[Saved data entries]
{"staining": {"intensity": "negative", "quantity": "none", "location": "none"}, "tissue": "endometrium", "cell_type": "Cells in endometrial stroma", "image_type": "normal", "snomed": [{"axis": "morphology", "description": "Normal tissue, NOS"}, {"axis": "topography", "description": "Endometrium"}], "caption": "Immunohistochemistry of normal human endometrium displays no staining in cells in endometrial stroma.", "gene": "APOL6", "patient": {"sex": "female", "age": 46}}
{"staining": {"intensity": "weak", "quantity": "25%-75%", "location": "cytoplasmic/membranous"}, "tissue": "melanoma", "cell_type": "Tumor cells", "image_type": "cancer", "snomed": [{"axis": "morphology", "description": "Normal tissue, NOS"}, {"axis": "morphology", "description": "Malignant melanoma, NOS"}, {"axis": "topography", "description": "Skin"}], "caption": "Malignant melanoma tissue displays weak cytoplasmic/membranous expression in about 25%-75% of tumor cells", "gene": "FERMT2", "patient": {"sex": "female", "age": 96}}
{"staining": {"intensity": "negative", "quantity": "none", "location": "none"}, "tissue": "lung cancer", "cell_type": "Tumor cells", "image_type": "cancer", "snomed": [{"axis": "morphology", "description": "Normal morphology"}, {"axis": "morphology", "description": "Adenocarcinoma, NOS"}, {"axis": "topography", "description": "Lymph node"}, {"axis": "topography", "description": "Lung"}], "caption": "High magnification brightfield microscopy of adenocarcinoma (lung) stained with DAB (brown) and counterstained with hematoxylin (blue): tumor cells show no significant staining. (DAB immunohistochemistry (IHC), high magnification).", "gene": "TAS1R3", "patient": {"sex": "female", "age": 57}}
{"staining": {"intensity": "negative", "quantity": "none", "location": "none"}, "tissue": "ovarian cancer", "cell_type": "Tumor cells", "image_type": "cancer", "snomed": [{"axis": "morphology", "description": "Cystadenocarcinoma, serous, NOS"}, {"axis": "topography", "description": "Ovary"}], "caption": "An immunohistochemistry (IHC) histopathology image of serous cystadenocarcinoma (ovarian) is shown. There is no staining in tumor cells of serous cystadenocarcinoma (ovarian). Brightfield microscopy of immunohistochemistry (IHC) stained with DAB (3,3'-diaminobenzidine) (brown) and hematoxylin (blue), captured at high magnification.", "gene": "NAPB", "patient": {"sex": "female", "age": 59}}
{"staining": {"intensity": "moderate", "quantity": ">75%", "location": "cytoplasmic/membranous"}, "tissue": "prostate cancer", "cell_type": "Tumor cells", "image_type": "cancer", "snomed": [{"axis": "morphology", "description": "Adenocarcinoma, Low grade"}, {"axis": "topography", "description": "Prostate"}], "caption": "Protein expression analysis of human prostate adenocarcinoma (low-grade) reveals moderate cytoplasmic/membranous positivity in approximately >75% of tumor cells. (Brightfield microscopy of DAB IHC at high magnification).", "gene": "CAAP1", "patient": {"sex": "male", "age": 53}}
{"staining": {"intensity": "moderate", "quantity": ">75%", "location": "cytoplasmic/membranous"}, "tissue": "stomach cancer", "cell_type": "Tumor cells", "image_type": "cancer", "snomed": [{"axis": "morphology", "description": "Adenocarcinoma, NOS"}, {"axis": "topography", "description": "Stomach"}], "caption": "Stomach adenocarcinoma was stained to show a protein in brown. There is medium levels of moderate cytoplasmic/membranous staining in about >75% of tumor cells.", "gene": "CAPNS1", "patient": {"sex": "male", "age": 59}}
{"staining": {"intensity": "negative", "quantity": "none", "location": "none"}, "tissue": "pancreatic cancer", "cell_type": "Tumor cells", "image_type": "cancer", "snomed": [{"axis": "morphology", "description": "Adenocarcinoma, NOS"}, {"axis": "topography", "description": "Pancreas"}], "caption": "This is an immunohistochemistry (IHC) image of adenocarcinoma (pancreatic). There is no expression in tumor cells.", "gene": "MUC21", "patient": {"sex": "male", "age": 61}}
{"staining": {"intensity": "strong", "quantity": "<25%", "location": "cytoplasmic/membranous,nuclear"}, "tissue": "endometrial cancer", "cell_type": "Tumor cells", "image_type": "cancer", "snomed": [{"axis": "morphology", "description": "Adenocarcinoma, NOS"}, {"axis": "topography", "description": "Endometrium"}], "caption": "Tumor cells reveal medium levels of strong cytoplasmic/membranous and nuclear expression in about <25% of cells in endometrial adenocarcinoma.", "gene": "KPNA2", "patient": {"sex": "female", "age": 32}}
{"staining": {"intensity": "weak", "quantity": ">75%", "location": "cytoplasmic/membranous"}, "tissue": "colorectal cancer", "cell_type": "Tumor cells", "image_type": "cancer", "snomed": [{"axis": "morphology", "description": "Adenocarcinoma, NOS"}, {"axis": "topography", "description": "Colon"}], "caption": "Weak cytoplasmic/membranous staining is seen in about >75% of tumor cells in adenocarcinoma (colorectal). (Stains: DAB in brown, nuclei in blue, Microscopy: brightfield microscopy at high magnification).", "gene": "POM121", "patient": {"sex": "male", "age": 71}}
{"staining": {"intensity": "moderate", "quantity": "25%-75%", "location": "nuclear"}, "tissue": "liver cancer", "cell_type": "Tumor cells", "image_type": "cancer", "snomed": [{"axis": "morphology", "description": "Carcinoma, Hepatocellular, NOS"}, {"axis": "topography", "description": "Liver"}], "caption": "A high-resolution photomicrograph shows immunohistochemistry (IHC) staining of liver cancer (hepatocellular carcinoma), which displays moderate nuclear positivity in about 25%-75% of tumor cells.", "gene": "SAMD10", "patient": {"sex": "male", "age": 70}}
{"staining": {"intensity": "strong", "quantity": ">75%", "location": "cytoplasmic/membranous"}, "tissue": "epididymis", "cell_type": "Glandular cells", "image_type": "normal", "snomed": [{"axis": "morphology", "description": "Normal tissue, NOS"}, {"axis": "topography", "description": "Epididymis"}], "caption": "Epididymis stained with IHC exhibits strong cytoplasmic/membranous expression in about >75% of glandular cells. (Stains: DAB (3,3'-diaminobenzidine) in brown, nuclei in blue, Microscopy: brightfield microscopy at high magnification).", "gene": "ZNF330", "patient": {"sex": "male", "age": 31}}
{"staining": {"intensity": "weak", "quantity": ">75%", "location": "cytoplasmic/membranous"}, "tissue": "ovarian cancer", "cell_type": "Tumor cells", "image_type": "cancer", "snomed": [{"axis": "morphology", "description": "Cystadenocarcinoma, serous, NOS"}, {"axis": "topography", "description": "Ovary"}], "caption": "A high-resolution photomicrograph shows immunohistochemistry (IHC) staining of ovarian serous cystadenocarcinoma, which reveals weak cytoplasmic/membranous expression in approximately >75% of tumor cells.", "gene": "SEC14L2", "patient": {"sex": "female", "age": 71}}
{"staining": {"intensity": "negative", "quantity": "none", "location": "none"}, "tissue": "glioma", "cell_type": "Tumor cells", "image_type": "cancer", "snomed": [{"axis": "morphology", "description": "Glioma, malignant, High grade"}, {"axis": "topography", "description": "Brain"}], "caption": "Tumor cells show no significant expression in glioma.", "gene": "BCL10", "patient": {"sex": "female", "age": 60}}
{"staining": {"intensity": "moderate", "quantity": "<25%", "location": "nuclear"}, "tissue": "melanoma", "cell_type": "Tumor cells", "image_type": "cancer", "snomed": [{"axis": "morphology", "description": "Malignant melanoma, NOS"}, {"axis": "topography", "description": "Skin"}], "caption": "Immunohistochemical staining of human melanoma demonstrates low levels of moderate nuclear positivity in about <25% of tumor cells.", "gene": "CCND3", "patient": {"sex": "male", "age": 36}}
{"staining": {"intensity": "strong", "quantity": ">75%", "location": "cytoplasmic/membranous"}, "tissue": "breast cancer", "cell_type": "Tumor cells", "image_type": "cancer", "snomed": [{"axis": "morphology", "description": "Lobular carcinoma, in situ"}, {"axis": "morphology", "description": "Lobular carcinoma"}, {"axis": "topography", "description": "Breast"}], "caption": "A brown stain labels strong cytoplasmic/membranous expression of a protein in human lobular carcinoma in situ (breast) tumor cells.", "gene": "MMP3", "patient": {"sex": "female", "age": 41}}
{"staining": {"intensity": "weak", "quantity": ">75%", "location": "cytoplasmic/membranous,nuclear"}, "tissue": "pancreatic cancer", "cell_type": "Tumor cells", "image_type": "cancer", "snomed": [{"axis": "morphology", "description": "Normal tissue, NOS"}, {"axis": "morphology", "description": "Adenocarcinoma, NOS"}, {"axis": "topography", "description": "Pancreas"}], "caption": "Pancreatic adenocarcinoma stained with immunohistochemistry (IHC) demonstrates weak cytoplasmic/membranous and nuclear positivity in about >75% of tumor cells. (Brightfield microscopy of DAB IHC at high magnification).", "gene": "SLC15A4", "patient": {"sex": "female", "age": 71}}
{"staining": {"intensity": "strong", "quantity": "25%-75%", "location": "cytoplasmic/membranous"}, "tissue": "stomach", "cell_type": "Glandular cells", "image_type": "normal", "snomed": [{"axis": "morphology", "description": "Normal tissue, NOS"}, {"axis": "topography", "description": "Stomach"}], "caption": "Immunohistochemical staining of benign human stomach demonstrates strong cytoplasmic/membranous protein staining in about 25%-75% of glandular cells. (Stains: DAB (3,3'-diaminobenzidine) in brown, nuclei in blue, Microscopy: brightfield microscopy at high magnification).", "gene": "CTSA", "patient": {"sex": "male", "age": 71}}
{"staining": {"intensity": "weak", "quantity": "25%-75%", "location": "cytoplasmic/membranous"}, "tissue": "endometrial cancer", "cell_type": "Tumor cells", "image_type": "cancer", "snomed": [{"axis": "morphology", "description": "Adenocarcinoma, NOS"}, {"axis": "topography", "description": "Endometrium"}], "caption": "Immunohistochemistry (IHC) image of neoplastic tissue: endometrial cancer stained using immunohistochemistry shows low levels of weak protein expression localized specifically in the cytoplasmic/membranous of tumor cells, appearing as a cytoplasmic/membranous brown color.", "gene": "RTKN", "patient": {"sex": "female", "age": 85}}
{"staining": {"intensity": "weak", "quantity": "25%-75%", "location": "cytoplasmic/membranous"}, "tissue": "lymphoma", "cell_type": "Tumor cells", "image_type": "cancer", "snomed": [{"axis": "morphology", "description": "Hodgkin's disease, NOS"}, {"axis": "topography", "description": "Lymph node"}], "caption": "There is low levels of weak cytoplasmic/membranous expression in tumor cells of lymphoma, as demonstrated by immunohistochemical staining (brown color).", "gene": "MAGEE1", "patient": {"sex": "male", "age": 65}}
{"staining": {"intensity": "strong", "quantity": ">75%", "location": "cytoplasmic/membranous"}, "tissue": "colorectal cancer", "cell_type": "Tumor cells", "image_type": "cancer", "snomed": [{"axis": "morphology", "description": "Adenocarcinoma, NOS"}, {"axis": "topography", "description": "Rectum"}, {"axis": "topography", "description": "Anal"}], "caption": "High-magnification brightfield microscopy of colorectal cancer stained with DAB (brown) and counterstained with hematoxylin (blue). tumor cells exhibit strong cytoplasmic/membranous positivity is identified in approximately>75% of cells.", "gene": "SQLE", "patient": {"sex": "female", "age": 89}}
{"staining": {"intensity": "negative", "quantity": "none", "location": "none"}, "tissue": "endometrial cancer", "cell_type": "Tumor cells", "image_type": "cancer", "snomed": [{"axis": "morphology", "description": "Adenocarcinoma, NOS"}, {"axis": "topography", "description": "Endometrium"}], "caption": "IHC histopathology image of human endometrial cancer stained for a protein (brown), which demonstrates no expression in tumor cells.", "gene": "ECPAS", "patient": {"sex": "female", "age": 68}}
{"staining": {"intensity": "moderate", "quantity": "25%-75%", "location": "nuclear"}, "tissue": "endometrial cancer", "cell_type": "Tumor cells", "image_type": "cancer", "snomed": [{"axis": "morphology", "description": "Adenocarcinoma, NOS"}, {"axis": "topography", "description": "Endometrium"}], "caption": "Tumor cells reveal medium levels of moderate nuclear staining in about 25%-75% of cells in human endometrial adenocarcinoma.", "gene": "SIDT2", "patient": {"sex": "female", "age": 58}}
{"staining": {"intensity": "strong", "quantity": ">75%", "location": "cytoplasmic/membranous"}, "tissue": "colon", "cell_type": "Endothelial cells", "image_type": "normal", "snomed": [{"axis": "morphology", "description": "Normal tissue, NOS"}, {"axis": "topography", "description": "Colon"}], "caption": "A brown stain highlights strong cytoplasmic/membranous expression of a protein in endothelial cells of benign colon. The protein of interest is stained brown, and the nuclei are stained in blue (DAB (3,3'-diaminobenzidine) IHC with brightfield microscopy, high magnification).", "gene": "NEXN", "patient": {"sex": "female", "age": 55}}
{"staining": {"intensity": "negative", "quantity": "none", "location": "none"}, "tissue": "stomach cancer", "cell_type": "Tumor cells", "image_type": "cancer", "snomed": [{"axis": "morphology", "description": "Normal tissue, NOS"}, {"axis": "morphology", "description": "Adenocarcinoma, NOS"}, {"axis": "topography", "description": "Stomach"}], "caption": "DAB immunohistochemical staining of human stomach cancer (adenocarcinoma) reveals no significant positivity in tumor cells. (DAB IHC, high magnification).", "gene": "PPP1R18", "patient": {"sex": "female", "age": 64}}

*Aim of the exercise*.
Above are the records; copy exactly the lines from the line with "cytoplasmic/membranous staining is" through the line with "staining of liver", both included.

*Output of the exercise*.
{"staining": {"intensity": "weak", "quantity": ">75%", "location": "cytoplasmic/membranous"}, "tissue": "colorectal cancer", "cell_type": "Tumor cells", "image_type": "cancer", "snomed": [{"axis": "morphology", "description": "Adenocarcinoma, NOS"}, {"axis": "topography", "description": "Colon"}], "caption": "Weak cytoplasmic/membranous staining is seen in about >75% of tumor cells in adenocarcinoma (colorectal). (Stains: DAB in brown, nuclei in blue, Microscopy: brightfield microscopy at high magnification).", "gene": "POM121", "patient": {"sex": "male", "age": 71}}
{"staining": {"intensity": "moderate", "quantity": "25%-75%", "location": "nuclear"}, "tissue": "liver cancer", "cell_type": "Tumor cells", "image_type": "cancer", "snomed": [{"axis": "morphology", "description": "Carcinoma, Hepatocellular, NOS"}, {"axis": "topography", "description": "Liver"}], "caption": "A high-resolution photomicrograph shows immunohistochemistry (IHC) staining of liver cancer (hepatocellular carcinoma), which displays moderate nuclear positivity in about 25%-75% of tumor cells.", "gene": "SAMD10", "patient": {"sex": "male", "age": 70}}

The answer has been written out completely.